そうなんですよー。3年生後半から少しずつ業種を絞ったりはしてきてはいたものの、本格的に動き出したのは4年になってからだからねぇ。何とか早めに内定をもらいたいものだけれど、果たしてどうなるやら。…こうして伏見くんとゆっくり話す時間も、減っていくんだろうなぁ。寂しいけれどそういうものなんだから仕方がない。
ふっと視線を感じたような気がして食べる手を止め、視線を上げると伏見くんがじっとこっちを見つめていた。何だろう、私の顔に何かついてる?ご飯粒とか?反射的に口周りを触ったけれど、何もついていないようだ。…え、ほんとなに?

「えーっと、…なにかな?伏見くん」
「あ、…すみません」
「いや、いいけど…何かついてる?」
「そうではないんですけど、…来年にはもう先輩はいないんだなぁと」
「卒業だからね、単位落とさなければ」

卵焼きを頬張りながら返せば、そこは頑張ってくださいと彼は困ったような笑みを浮かべた。そりゃそうだ、頑張らないとダメなやつだよね。運良く就職が決まっても卒業できなかったら、全てが水の泡になってしまう。
それが一番悔しくて悲しいから、そうならないように頑張らないとなぁ。
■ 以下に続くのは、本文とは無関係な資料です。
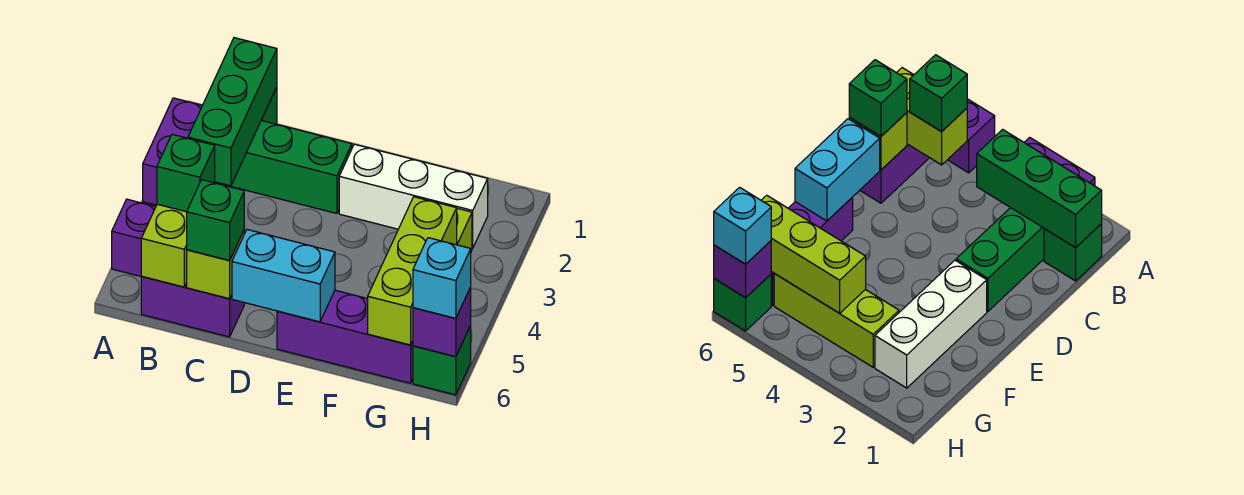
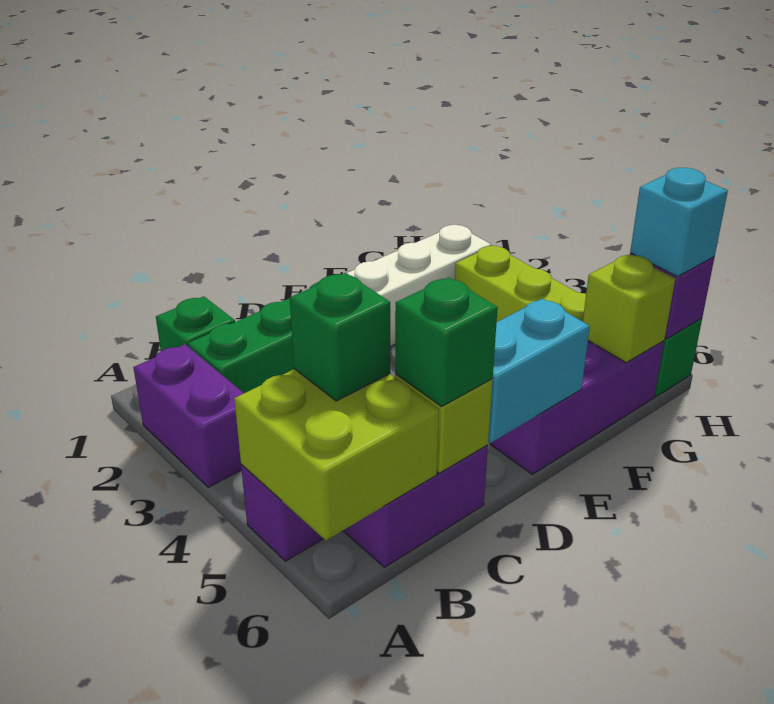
green brick B1:B3 level 2 -> none
lime brick B5:B6 level 2 -> lime brick A5:B6 level 2
lime brick G4:G6 level 2 -> lime brick G6 level 2

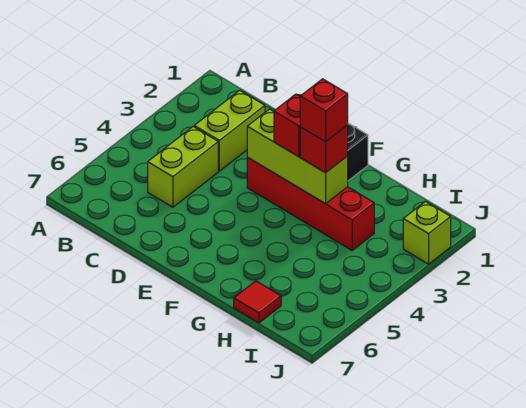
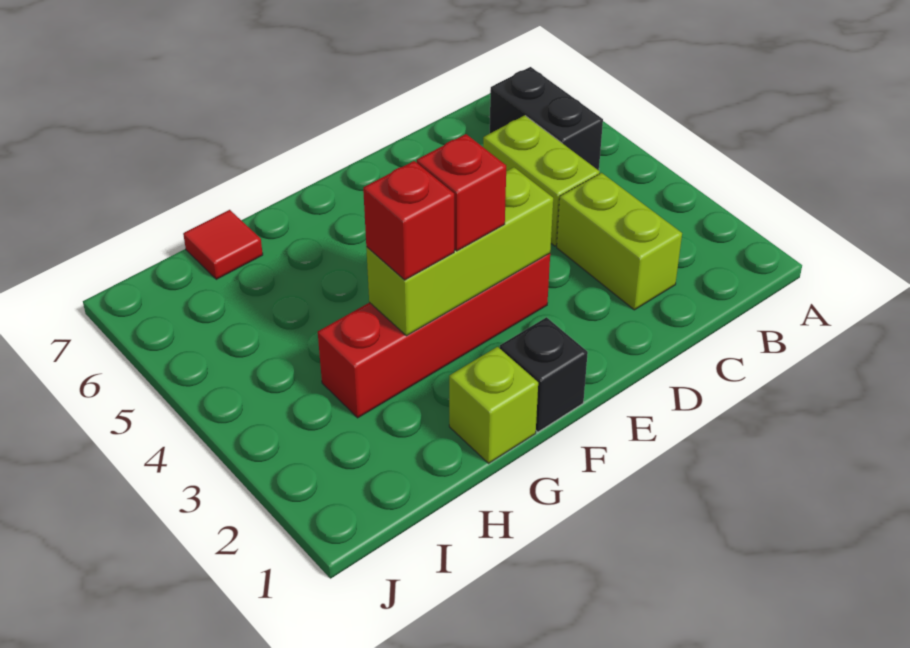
none -> black brick B5:B6 level 1
red brick G3 level 4 -> none
lime brick J2 level 1 -> lime brick G1 level 1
就活も、単位を取るのも、卒論も。

「先輩って、」
「うん?」
「恋人って、います?」

ごくん、と勢い良く飲み込んでしまい、変な所に入った。
ゲホゲホ噎せている私にお茶を渡してくれるけれど、君が原因だからなこの野郎。急に何てことを聞いてくるんだ、この後輩は!!

「まさか伏見くんにそんなことを聞かれるとは思わなかった…!」
「俺はそんなに驚かれるとは思いませんでした」
「驚くよ。そんなに恋バナとか興味なさそうじゃない」
「興味というか、…うーん」

俺が気になるのは、常盤先輩のことだけなので。
またもや爆弾発言をした伏見くんは、顔を赤らめるでもなくただ淡々とご飯を口にしている。…あ、いや耳は赤くなってるから多少の照れはあるんだね。だからどうした、って感じだけれど。
ええええ…?ちょっと待って?伏見くんは今、告白まがいのことを言ってきたの?それとも面白いとかそういう意味での気になる、って言ったの?どっちなの?でも聞いたらダメなような気もする。

その後、さっきのことは話題にのぼることもなく、お互いに午後の講義を受ける為に食堂で別れたのでありました。